Azure CosmosDB - 北米 - 継続的な調査

影響の概要:2021年2月12日のUTC 00:30頃から、北米でAzure Cosmos DBを使用しているお客様のサブセットで、リソースへの接続で問題が発生する可能性があります。 CosmosDBを利用する限られた数のAzureサービスも影響を受ける可能性があります。回避策として、影響を受けるお客様は、次のリージョンへのフェイルオーバーを開始することをお勧めします。

米国中央部
米国中北部
米国中南部

現在の状況:以前は、内部テレメトリにより、問題が自己回復した可能性があり、一部のお客様には回復期間が見られた可能性があることが示唆されていました。ただし、再度監視すると、障害率が増加しており、一部の顧客は引き続き影響を確認している可能性があります。現時点では、エンジニアリングチームは、根本原因を特定し、緩和オプションを決定するために、複数のワークストリームを追求し続けています。次のアップデートは、60分以内に、またはイベントの保証として提供されます。

このメッセージの最終更新日は、2021年2月12日のUTC 04:06です。

 

UTCに9時間足すと日本時間。問題が起こり始めたのが日本時間で午前9:30ごろですから、Teamsの「午前中から調子が悪い」と一致しますね。

これはTeamsはCosmos DBを使っていて、何か直撃を喰らったのだろうなと推測します。

 

いいタイミングなのでCosmos DBについて勉強しておこうっと。

 

docs.microsoft.com

Azure Cosmos DB は、最新のアプリ開発に対応するフル マネージドの NoSQL データベースです。 数ミリ秒 (1 桁台) の応答時間と、自動および即時のスケーラビリティにより、あらゆるスケールで速度が保証されます。 SLA に基づいた可用性とエンタープライズグレードのセキュリティにより、ビジネス継続性が保証されます。

 

AWSにおけるAmazon DynamoDBのようなものだと思いますが、ここが倒れると、確かに依存するアプリケーションは動いてくれないだろうな。

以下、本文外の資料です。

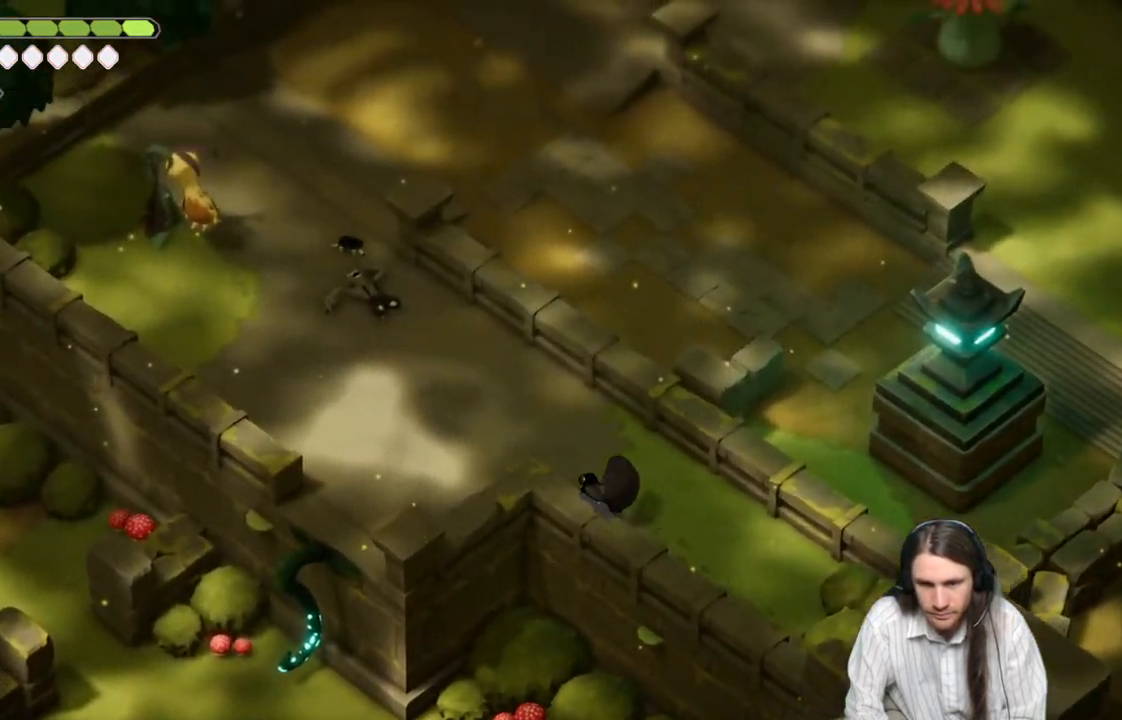
{"buttons": [], "left_stick": "up-left", "right_stick": "up-left", "events": []}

特に米国東部のCosmos DBでは、結構な基幹情報が使われてそうで、回復が待たれますし、これだけSLAを豪語するサービスでなんでこんな状態になったのか興味があります。

 

わかったことがあれば追記したいと思います。

 

追記

解決したそうです。

 

www.itmedia.co.jp

米Microsoftは2月12日(日本時間)、Web会議ツール「Microsoft Teams」が正常に利用できない障害が発生していると発表したが、同日午後3時半ごろに復旧した。

 

なお、Cosmos DBについては、

status.azure.com

Summary of impact: Between approximately 00:30 and 04:30 UTC on 12 Feb 2021, a subset of customers using Azure Cosmos DB in North America may have experienced issues connecting to resources. Additionally, a limited number of other Azure services that leverage Azure Cosmos DB may have also seen downstream impact during this time.

 

影響の概要:2021年2月12日のUTC 00:30から04:30頃に、北米でAzure Cosmos DBを使用しているお客様のサブセットで、リソースへの接続で問題が発生した可能性があります。さらに、Azure Cosmos DBを利用する他の限られた数のAzureサービスでも、この期間中にダウンストリームの影響が見られた可能性があります。

 

とあり、13:30ごろにはこちらは解決していた模様。